According to Caryn Prudenté, professor and chair of the chemistry department, explained that the current chemistry lab, which resides in Payson Smith, was built sometime in the 1950’s – Charcoal square tables sit cluttered in the small room, old equipment scattered and out-of-date. Prudenté made it clear that the current lab in Payson Smith is not appropriate and applicable to real-world research.
“This lab was built on the idea of providing more space for modern, sophisticated equipment. The lab in Payson Smith looks nothing like a modern chemistry labs should,” she said. “Students look at this and it doesn’t bare any resemblance with what they might see in the workforce or in graduate school. It will be much more modern and a more enhanced experience.”
She further explained that the lab was constructed with the idea to collaborate work amongst students in mind. Most work in entry level chemistry, she states, is project based. This will allow local high school students to also take advantage of the new labs, which are set to be used for classes taking place this summer.

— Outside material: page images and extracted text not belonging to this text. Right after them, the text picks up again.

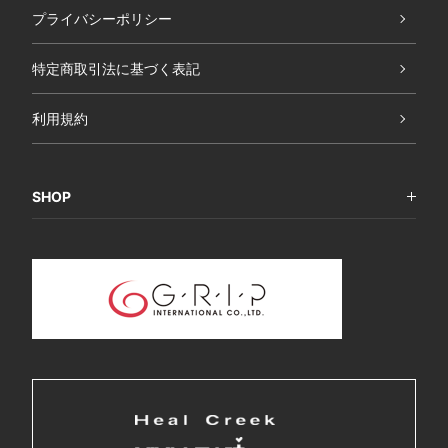
プライバシーポリシー
特定商取引法に基づく表記
利用規約
SHOP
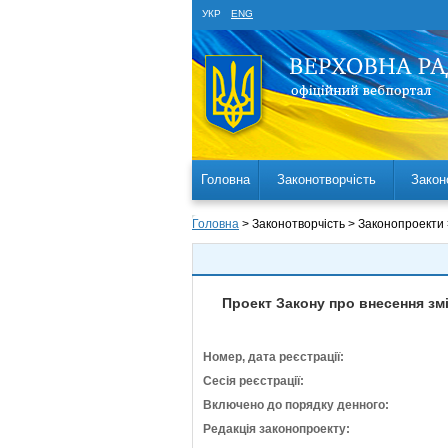
УКР
ENG
Головна
Законотворчість
Закон
Головна
> Законотворчість > Законопроекти
Проект Закону про внесення змі
Номер, дата реєстрації:
Сесія реєстрації:
Включено до порядку денного:
Редакція законопроекту:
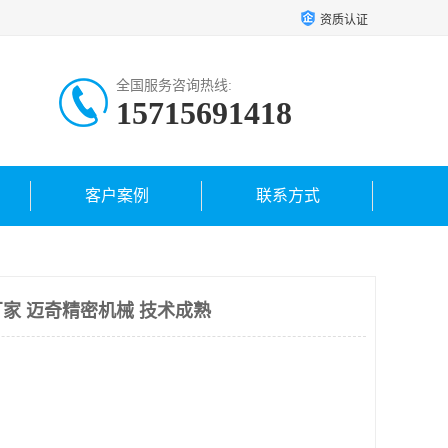
资质认证
全国服务咨询热线:
15715691418
客户案例
联系方式
家 迈奇精密机械 技术成熟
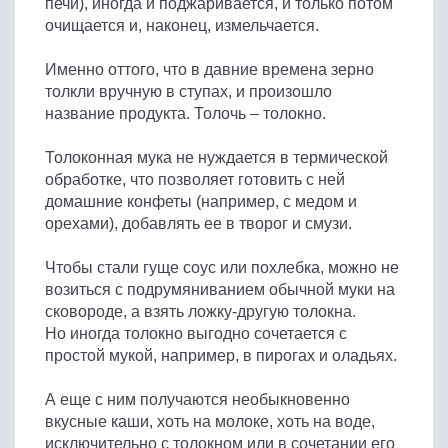
печи), иногда и поджаривается, и только потом
Бобовые
очищается и, наконец, измельчается.
Яйца
Именно оттого, что в давние времена зерно
Крупы
толкли вручную в ступах, и произошло
название продукта. Толочь – толокно.
Толоконная мука не нуждается в термической
обработке, что позволяет готовить с ней
домашние конфеты (например, с медом и
орехами), добавлять ее в творог и смузи.
Чтобы стали гуще соус или похлебка, можно не
возиться с подрумяниванием обычной муки на
сковороде, а взять ложку-другую толокна.
Но иногда толокно выгодно сочетается с
простой мукой, например, в пирогах и оладьях.
А еще с ним получаются необыкновенно
вкусные каши, хоть на молоке, хоть на воде,
исключительно с толокном или в сочетании его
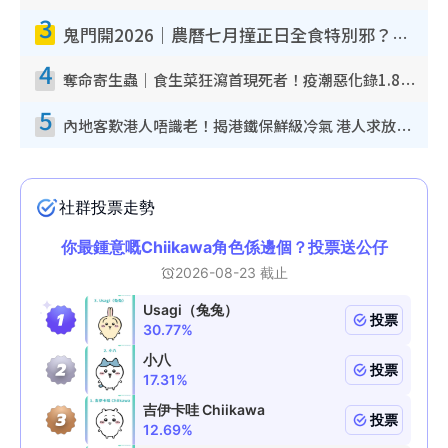
3
鬼門開2026｜農曆七月撞正日全食特別邪？專家警告切忌做一事！揭4大禁忌+2招保平安
4
奪命寄生蟲｜食生菜狂瀉首現死者！疫潮惡化錄1.8萬宗病例 揭洗菜3大謬誤
5
內地客歎港人唔識老！揭港鐵保鮮級冷氣 港人求放過：咪投訴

“It’s nice to have this new lab in the Science Building, instead of across campus. I have sophomores and Juniors who have never been to the science building!” she exclaimed. “Getting them in here, interacting with upper level students and seeing this building helps develop a sense of community. It gives students a sense of where they belong.”
In the chemistry department, there are three teaching labs: The organic lab, biochemistry lab and an analytical chemistry lab. According to Prudenté, each lab has a specific function that needs its own dedicated space, which explains why a new chemistry 101 lab, located in the same building as the other classes, was a decision that made sense in order to accommodate the rising interest in chemistry studies.